▶ **Problem to work on**: Output every entry exactly as written, skipping any pictures.

Records from a data collection
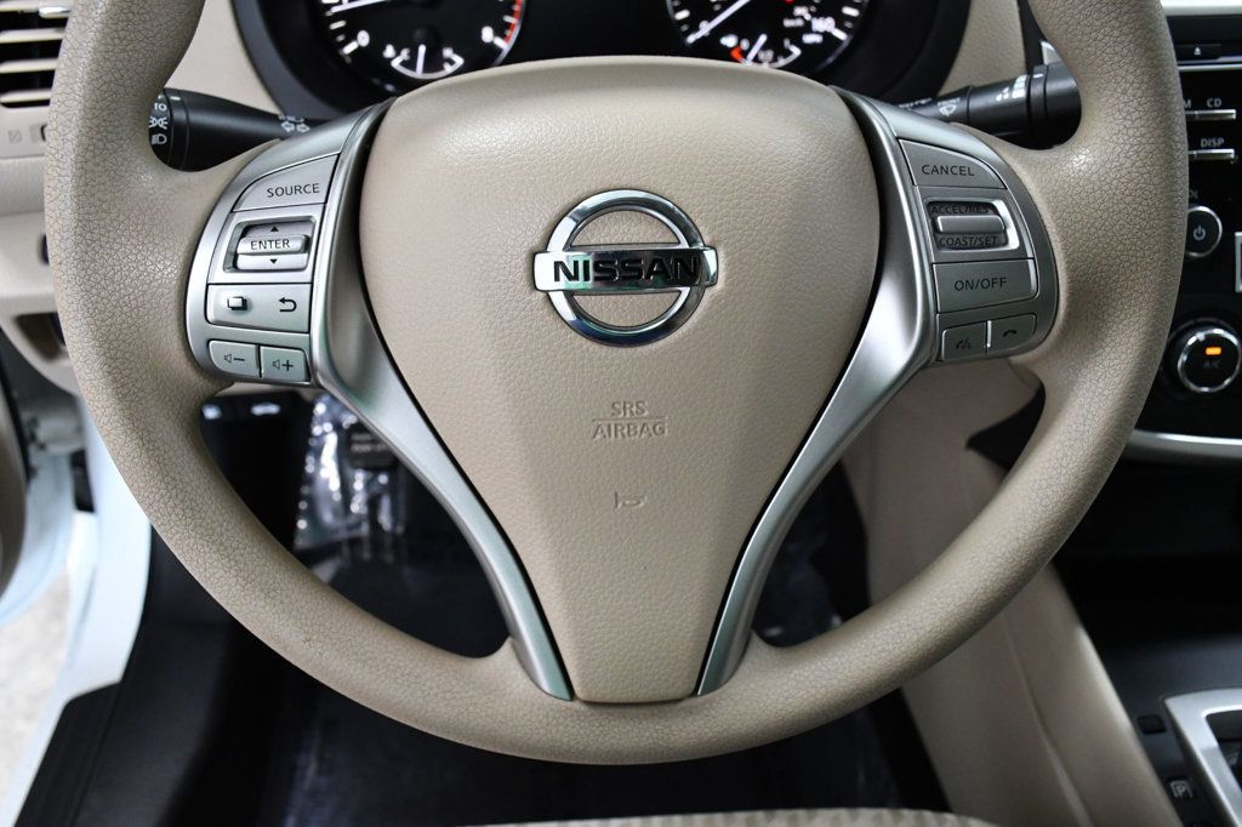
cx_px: 621
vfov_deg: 38.9
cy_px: 414
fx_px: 1173
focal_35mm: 34
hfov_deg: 55.8
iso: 2500
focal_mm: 23
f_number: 7.1
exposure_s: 1/200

▶ **Output for this exercise**:
cx_px: 621
vfov_deg: 38.9
cy_px: 414
fx_px: 1173
focal_35mm: 34
hfov_deg: 55.8
iso: 2500
focal_mm: 23
f_number: 7.1
exposure_s: 1/200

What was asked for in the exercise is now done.